+++ Data for processing +++

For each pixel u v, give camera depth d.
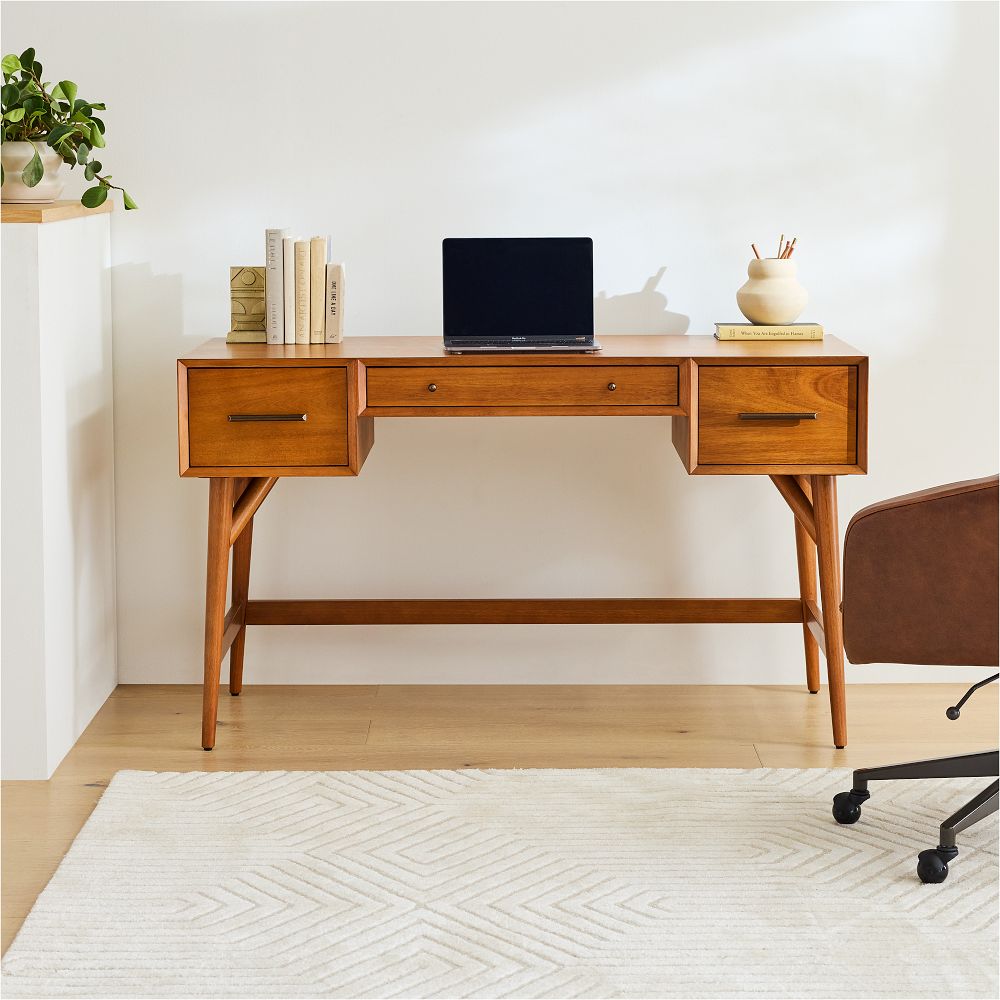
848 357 2.72
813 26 3.10
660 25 3.10
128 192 3.15
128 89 3.12
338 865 2.34
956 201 3.16
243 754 2.87
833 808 2.52
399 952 2.06
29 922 2.14
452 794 2.63
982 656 2.27
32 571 2.70
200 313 3.20
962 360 3.22
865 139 3.14
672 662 3.34
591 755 2.85
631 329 3.21
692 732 2.99
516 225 3.17
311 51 3.11
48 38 3.09
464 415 2.76
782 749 2.88
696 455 2.78
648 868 2.32
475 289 2.92
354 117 3.13
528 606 3.13
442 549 3.31
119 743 2.94
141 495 3.27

+++

→ Work to be completed
Would you mind returning each entry above word for word, skipping the images?

→ Result of the exercise
For each pixel u v, give camera depth d.
848 357 2.72
813 26 3.10
660 25 3.10
128 192 3.15
128 89 3.12
338 865 2.34
956 201 3.16
243 754 2.87
833 808 2.52
399 952 2.06
29 922 2.14
452 794 2.63
982 656 2.27
32 571 2.70
200 313 3.20
962 360 3.22
865 139 3.14
672 662 3.34
591 755 2.85
631 329 3.21
692 732 2.99
516 225 3.17
311 51 3.11
48 38 3.09
464 415 2.76
782 749 2.88
696 455 2.78
648 868 2.32
475 289 2.92
354 117 3.13
528 606 3.13
442 549 3.31
119 743 2.94
141 495 3.27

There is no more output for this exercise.